The 2004 Medicare and Social Security Trustees Reports
Friday, June 04, 2004
by Andrew J. Rettenmaier & Thomas R. Saving, Ph.D.
Table of Contents
A Growing Burden Through Time
In Figure III we present the general revenue transfers to Social Security and Medicare as a percentage of federal income tax receipts (corporate and individual income taxes). We use federal income tax receipts to denominate the transfers because these taxes are the primary source of revenue from which the transfers must be drawn.15
In 2004, Social Security's surplus is expected to equal 5.1 percent of federal income tax receipts while Medicare's combined deficit is expected to equal 8.7 percent of federal income tax receipts. To fully fund legislated benefits, Social Security and Medicare combined will require a transfer equal to 3.6 percent of federal income tax receipts, plus legislated payroll taxes, taxes on Social Security benefits and premiums. By 2010, the draw on federal income tax receipts will increase to 8.6 percent; by 2030 it will exceed 50 percent; by 2050 it will exceed 75 percent; and by 2070 the transfer necessary to fund projected benefits will consume more than all projected federal income tax receipts. Without higher tax rates, all other government programs funded by these taxes will have to be eliminated over the next 67 years!

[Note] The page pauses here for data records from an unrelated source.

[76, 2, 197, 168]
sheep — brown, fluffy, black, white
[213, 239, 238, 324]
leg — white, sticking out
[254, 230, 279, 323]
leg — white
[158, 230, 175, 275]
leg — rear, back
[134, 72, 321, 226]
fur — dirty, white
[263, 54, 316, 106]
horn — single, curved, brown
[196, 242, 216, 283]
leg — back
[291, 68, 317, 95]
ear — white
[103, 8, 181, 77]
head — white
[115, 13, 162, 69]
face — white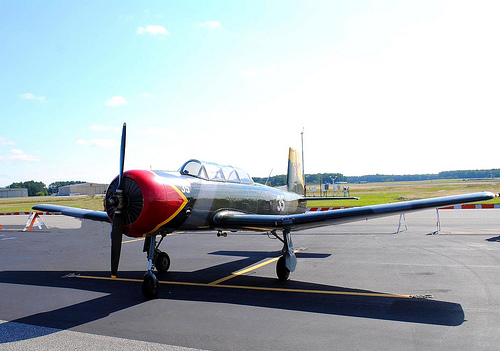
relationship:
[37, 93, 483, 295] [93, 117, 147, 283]
airplane has propeller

How high will taxes have to rise, if other federal programs are not cut? By 2010 federal income taxes' share of GDP will have to rise 5 percent to cover Social Security and Medicare transfers and to maintain current funding levels for other programs. By 2020, taxes will have to rise 25 percent; and by 2030 federal income taxes will have to rise almost 50 percent. By 2050 they will have to be 73 percent higher than their current level.